After conducting further tests the company was said to have identified a release of low levels of carbon monoxide in the area where the Pink Lady apples were stored and packed, but Mr Charlton insisted nowhere in the building had dangerous levels of hazardous gases.
According to the boss, staff that work in the building reported feeling ill at around 2.15pm, including one pregnant woman, and ambulances were called as a precaution.
As more people began to feel unwell, he said the ambulance service declared a major incident.
As a result, fire crews and police were also called to the scene.
The firefighters conducted carbon monoxide monitoring tests to find the source of the gas and identified high levels in the building.
Mr Charlton believes the fire service's tests were not a fair representation.
He said: "The monitor also picks up ethylene which is given off by fruit. That was disturbing the fire brigade's readings. There are no chemicals to leak. I said to them 'how can you say that there has been a chemical leak when you haven’t got any proof?'"
Mr Charlton said people in the surrounding area were too scared to leave their homes because police had been knocking on doors of homes in the village and asking them to close all their windows and to stay inside, despite 100 people being allowed to stand directly outside the site of the suspected leak.
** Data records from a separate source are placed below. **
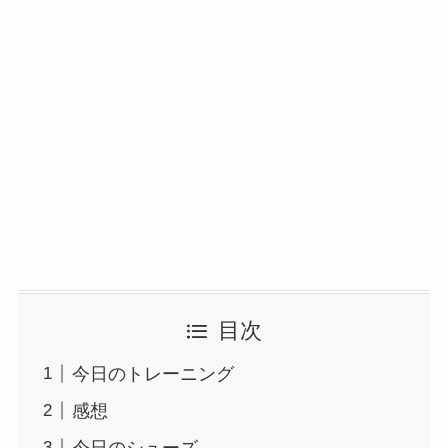
目次
今日のトレーニング
感想
今日のシューズ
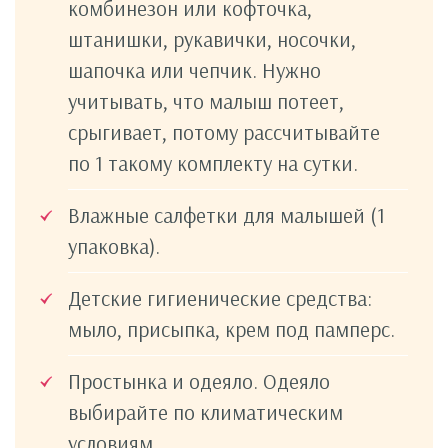
комбинезон или кофточка,
штанишки, рукавички, носочки,
шапочка или чепчик. Нужно
учитывать, что малыш потеет,
срыгивает, потому рассчитывайте
по 1 такому комплекту на сутки.
Влажные салфетки для малышей (1
упаковка).
Детские гигиенические средства:
мыло, присыпка, крем под памперс.
Простынка и одеяло. Одеяло
выбирайте по климатическим
условиям.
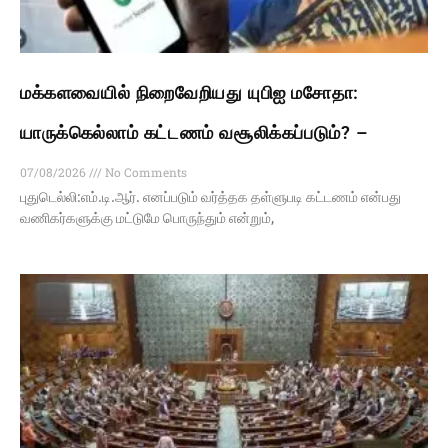
மக்களவையில் நிறைவேறியது யுபிஐ மசோதா:
யாருக்கெல்லாம் கட்டணம் வசூலிக்கப்படும்? –
07/08/2026
No Comments
புதுடெல்லி:எம்.டி.ஆர். எனப்படும் வர்த்தக தள்ளுபடி கட்டணம் என்பது
வணிகர்களுக்கு மட்டுமே பொருந்தும் என்றும்,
In the future he plans to install specialised carbon monoxide detectors which aren't affected by ethylene and encourage his staff to stay hydrated
The company has been in with touch with the supermarkets it supplies to explain the situation.
The Health and Safety Executive which is a government body responsible for ensuring workplace health and safety has conducted its own investigation. The results are expected to take as long as six to eight weeks to be released.
It has been approached for further comment.